__Extracted entries__:
*** Begin section ***

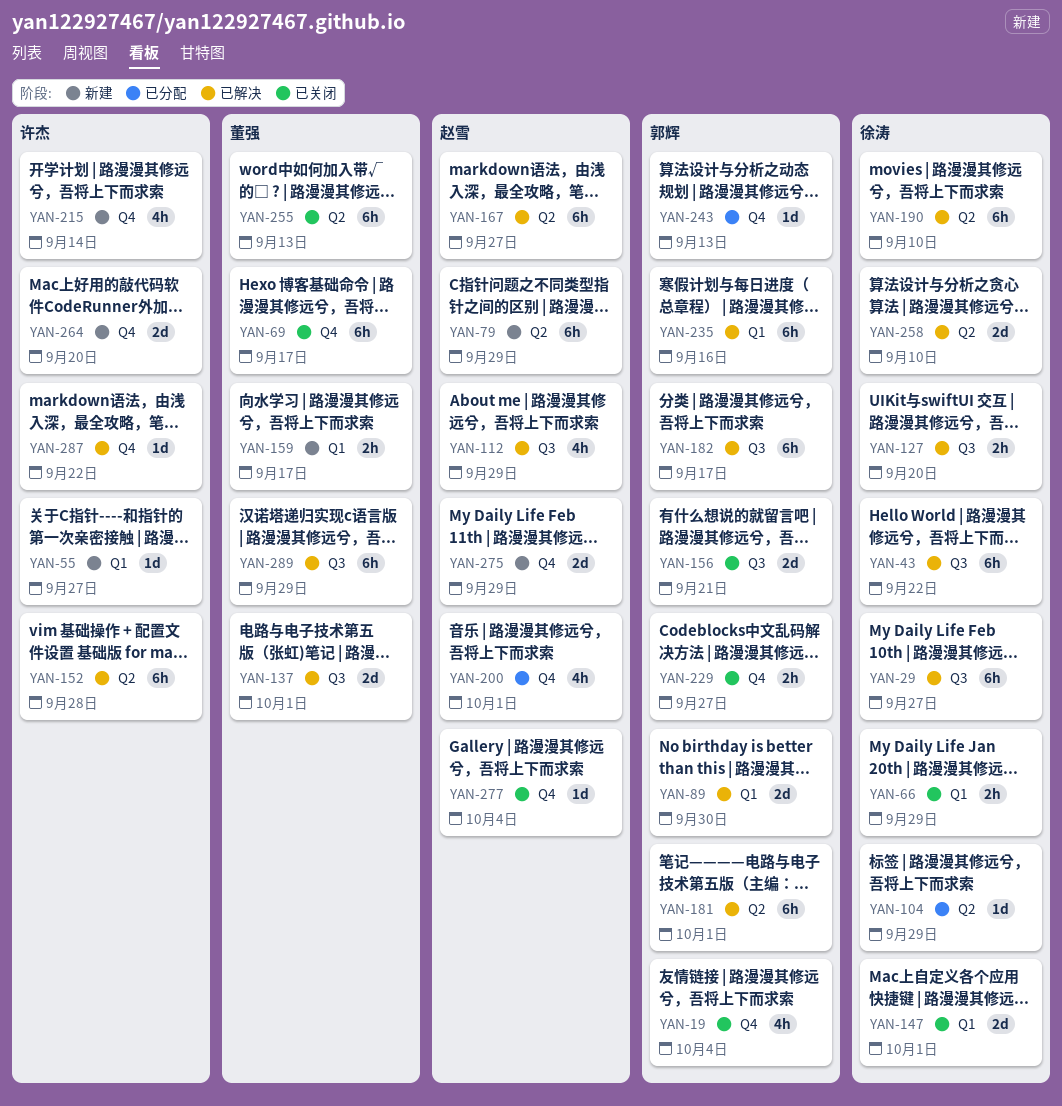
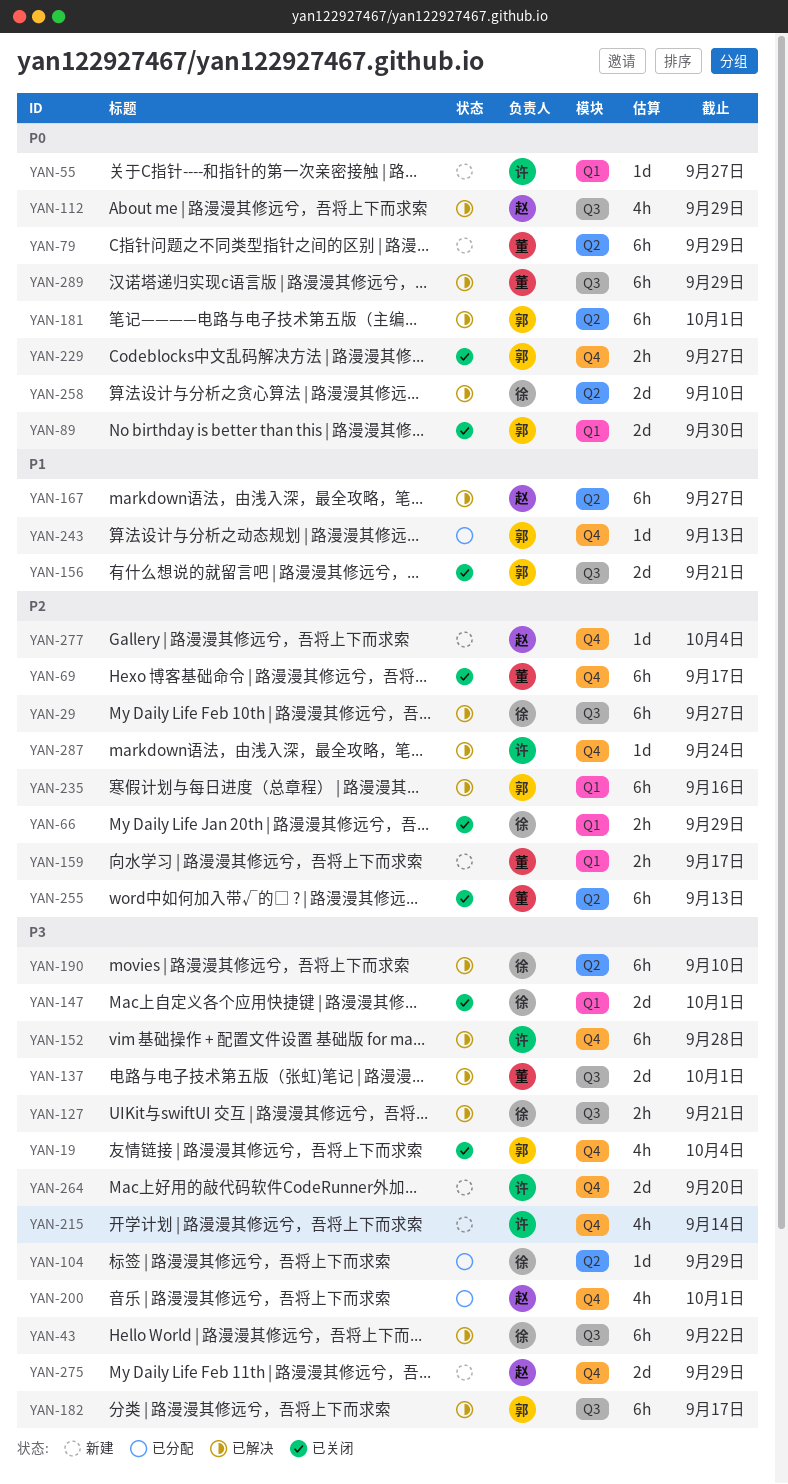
YAN-79, owner: 赵雪 -> 董强
YAN-89, status: 已解决 -> 已关闭
YAN-127, due: Sep 20 -> Sep 21
YAN-152, label: Q2 -> Q4
YAN-277, status: 已关闭 -> 新建
YAN-287, due: Sep 22 -> Sep 24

*** End section ***

What you return should consist solely of the lines from the one containing "YAN-152, label: Q2 -> Q4" through the end of the entries above, reproduced exactly.

__Task answer__:
YAN-152, label: Q2 -> Q4
YAN-277, status: 已关闭 -> 新建
YAN-287, due: Sep 22 -> Sep 24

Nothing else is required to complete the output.